By Ejaz Ghani
South Asia is among the fastest growing regions in the world, but it is also home to the largest concentration of people living in conditions of debilitating poverty, human misery, gender disparities, and conflict. In my book, Reshaping Tomorrow, I ask if South Asia is Ready for the Big Leap.
The optimistic view is that India will achieve double-digit growth rates benefitting the rest of South Asia. The pessimistic view is that growth will be derailed by structural and transformational challenges. Which of these two outlooks will prevail?
The optimistic outlook is based on favorable trends, including improved governance, the demographic dividend, the rise of the middle class, and the new faces of globalization.
All countries in the region have an elected government for the first time since independence leading to governance that is more focused on development.

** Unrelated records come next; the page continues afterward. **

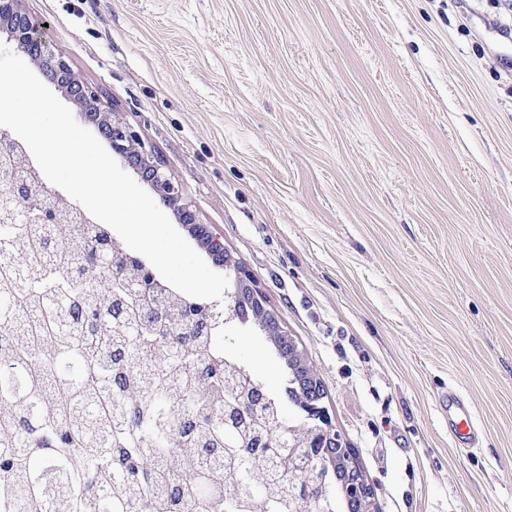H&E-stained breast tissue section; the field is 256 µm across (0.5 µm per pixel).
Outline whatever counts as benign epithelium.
Wrapping results in <instances>:
<instances>
[{
	"mask_svg": "<svg viewBox=\"0 0 512 512\" xmlns=\"http://www.w3.org/2000/svg\"><path fill=\"white\" fill-rule=\"evenodd\" d=\"M22 2L23 0H0V26L8 31L9 40L27 50L51 82L66 88L70 100L79 106V112L102 128L112 152L123 158L137 174L148 173L147 183L159 202L174 208L181 223L189 226L215 261L233 272L234 288L227 294L233 308L237 310L245 307L258 316L271 341L291 350L296 359L299 379L310 395V400L306 402L308 417L315 420L319 427V437L312 444V448L336 470L340 495L347 504L357 508V512H377L374 488L358 464L354 449L336 430L324 405L325 394L322 392L321 378L309 365L293 337L288 335L277 314L268 308L266 297L254 284L251 273L220 247V237L198 221L188 204L181 202L178 186L167 177L161 163L141 146L137 132L117 113L101 108L97 91L80 80L64 57L52 50L44 35L39 32L36 22L23 8ZM3 183L6 190L4 197L0 198V208L8 212V220L0 218L1 224H30L37 210L42 212V219L47 224L48 213L60 206L59 197L50 203L30 195L28 181L23 178L6 177Z\"/></svg>",
	"mask_w": 512,
	"mask_h": 512,
	"instance_id": "7a95c632",
	"label": "benign epithelium"
}]
</instances>
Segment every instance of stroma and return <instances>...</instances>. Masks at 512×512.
I'll list each match as a JSON object with an SVG mask.
<instances>
[{
	"label": "stroma",
	"mask_w": 512,
	"mask_h": 512,
	"mask_svg": "<svg viewBox=\"0 0 512 512\" xmlns=\"http://www.w3.org/2000/svg\"><path fill=\"white\" fill-rule=\"evenodd\" d=\"M319 373L379 512H512V38L489 0H24ZM224 348L282 392L258 333ZM478 439L448 430L449 390Z\"/></svg>",
	"instance_id": "obj_1"
}]
</instances>
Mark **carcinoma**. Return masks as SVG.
<instances>
[{"label": "carcinoma", "instance_id": "1", "mask_svg": "<svg viewBox=\"0 0 512 512\" xmlns=\"http://www.w3.org/2000/svg\"><path fill=\"white\" fill-rule=\"evenodd\" d=\"M61 220L0 224V512H341L332 472L300 479L318 426L291 366L271 393L224 355L222 328L188 314L206 303L144 287V263L112 253L107 227L80 236ZM91 243L116 287L88 270ZM280 432L294 465L271 479L261 463Z\"/></svg>", "mask_w": 512, "mask_h": 512}]
</instances>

Improved governance will enhance the politics of democratic accountability; diminishing the importance of identity politics; and the rates of incumbency – the likelihood of a sitting politician being re-elected – are down.

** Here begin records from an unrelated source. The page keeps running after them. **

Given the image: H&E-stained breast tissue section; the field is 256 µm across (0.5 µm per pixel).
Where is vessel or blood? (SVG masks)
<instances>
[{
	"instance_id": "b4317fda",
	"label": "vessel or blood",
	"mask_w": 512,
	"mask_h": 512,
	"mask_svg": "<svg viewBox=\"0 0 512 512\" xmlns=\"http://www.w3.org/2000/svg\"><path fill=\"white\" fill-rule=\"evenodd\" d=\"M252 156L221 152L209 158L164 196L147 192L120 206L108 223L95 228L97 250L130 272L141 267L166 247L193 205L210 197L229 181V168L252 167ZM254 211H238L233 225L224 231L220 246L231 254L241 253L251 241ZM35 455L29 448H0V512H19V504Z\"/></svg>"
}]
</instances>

In South Asia, the demographic dividend means that more than 12 million new workers will join the labor force, every year, for the next two decades. This is more than the entire population of Sweden. The demographic dividend will accelerate growth and increase savings that will allow for greater investments infrastructure and technology and swell the size of the middle class. India’s middle class (daily expenditure of $10-$100 in PPP terms) will increase from 60 million in 2010 to more than one billion people by 2025. Growth, education, home ownership, formal-sector jobs, and better economic security are causes and consequences of an expanding middle class.
The world has already benefited from the trade of goods. New faces of globalization will focus on the trade of services. The world is experiencing a third industrial revolution with the services trade being at the forefront of this revolution.

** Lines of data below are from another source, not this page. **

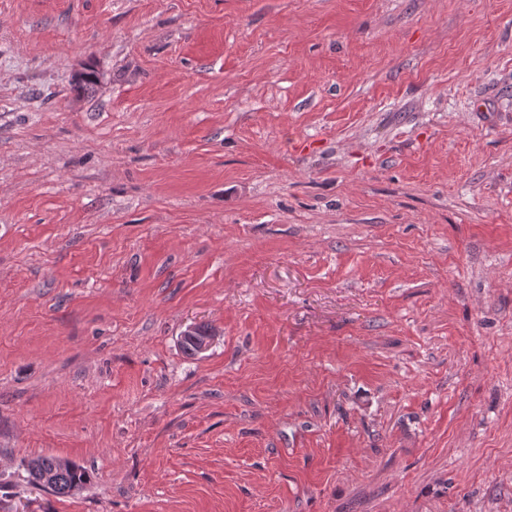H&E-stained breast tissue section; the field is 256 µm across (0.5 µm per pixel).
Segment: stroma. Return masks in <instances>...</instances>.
Masks as SVG:
<instances>
[{"instance_id": "1", "label": "stroma", "mask_w": 512, "mask_h": 512, "mask_svg": "<svg viewBox=\"0 0 512 512\" xmlns=\"http://www.w3.org/2000/svg\"><path fill=\"white\" fill-rule=\"evenodd\" d=\"M0 512H512V0H0ZM198 326L197 324L188 325L184 331H182L180 336V342L182 343H193V345L185 344L182 345L183 352L187 356H196L206 352L212 345L214 341V337L217 335V331L214 328H210L206 336H204L208 325H201L199 336L198 335ZM196 350V352H195ZM57 463L60 466L65 467L68 465V460L63 458L56 460V457L52 455L38 456L28 460L24 465V470L27 473V480L30 483L38 485L36 483L37 473L50 472L52 478L51 481L49 475L43 473L42 479L40 480V486L44 487L45 483L50 482V486L45 489H48L54 495L60 497L72 496L76 493L72 492L74 487L79 486L81 490L87 483V473L79 466H75L73 469L59 468L57 467Z\"/></svg>"}]
</instances>
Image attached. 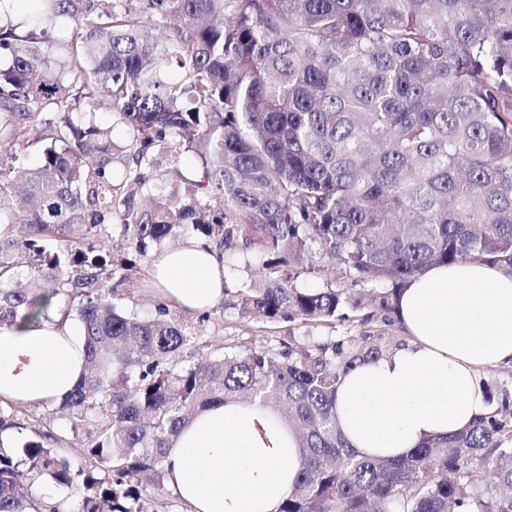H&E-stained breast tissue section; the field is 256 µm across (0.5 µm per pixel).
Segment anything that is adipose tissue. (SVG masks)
<instances>
[{
    "label": "adipose tissue",
    "instance_id": "1",
    "mask_svg": "<svg viewBox=\"0 0 512 512\" xmlns=\"http://www.w3.org/2000/svg\"><path fill=\"white\" fill-rule=\"evenodd\" d=\"M161 293L196 312L224 297V261L192 240L152 264ZM403 345L350 371L336 418L354 448L399 457L488 412L481 375L512 363V271L480 261L435 265L402 292ZM86 370L78 323L59 302L0 326V402H60ZM304 459L295 432L261 403L199 413L166 454L165 482L189 512H278Z\"/></svg>",
    "mask_w": 512,
    "mask_h": 512
}]
</instances>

Services are characterized by growing tradability, increasing technological sophistication, and lower transport costs. Trade of services is the fastest growing component of world trade during the last two decades. Another opportunity is the incentives for labor mobility, as current demographic trends suggest a rapidly ageing population in OECD countries, and a young population in India and South Asia. This generates a opportunities for improved global efficiency. But there is an alternative outlook.
The pessimistic outlook is backed by equally strong arguments. There have been no more than a dozen countries that have managed to sustain an average growth rate of 7% a year for 25 years. Many have reached middle- income status, but very few have moved into high-income status.
Growth could be derailed by spatial transformations, poor infrastructure, lack of entrepreneurship, deep pockets of poverty, large informal sectors, huge social and gender disparities or high levels of conflict in the region. Rapid growth has produced billionaires in India. However, the broad character of the region remains agrarian and rural. Industries and services can still rapidly pull the underemployed workers in agriculture into gainful employment with decent wages.
Entrepreneurship is central to job creation. While the great economic minds throughout history recognized the link between entrepreneurship and job creation, controversies remain. Our understanding of entrepreneurship is still at an early stage. While India has a disproportionately high rate of self-employment and many small firms, this has not readily translated into as many young entrepreneurial firms as hoped. There is huge disparity in entrepreneurship across states in India with formal-sector job growth the strongest in regions and industries that have exhibited high rates of entrepreneurship and dynamic economies.
However, the informal sector remains overwhelmingly large and persistent accounting for over 99% of establishments and 80% of employment in manufacturing. The transformation of the unorganized sector is important to India’s modernization, growth, and attainment of regional economic equality.
Most countries in South Asia are currently immersed in, or are just emerging from, conflicts of varying nature and scope, ranging from the recently ended civil wars in Sri Lanka and Nepal and insurgency in Afghanistan and Pakistan, to low-level localized insurgency in India. The result is human misery, destruction of infrastructure and social cohesion, and death. The effects are huge.
South Asia is home to the largest concentration of poor people in the world. More than one billion people lived on less than $2 a day in 2005. Nearly 250 million children are undernourished. Child mortality and malnutrition levels are among the highest in the world. More than one third of adult women are anemic. One woman dies every five minutes from preventable, pregnancy-related causes. The share of female employment in total employment is among the lowest in the world, and gender disparities are deep and widespread in South Asia.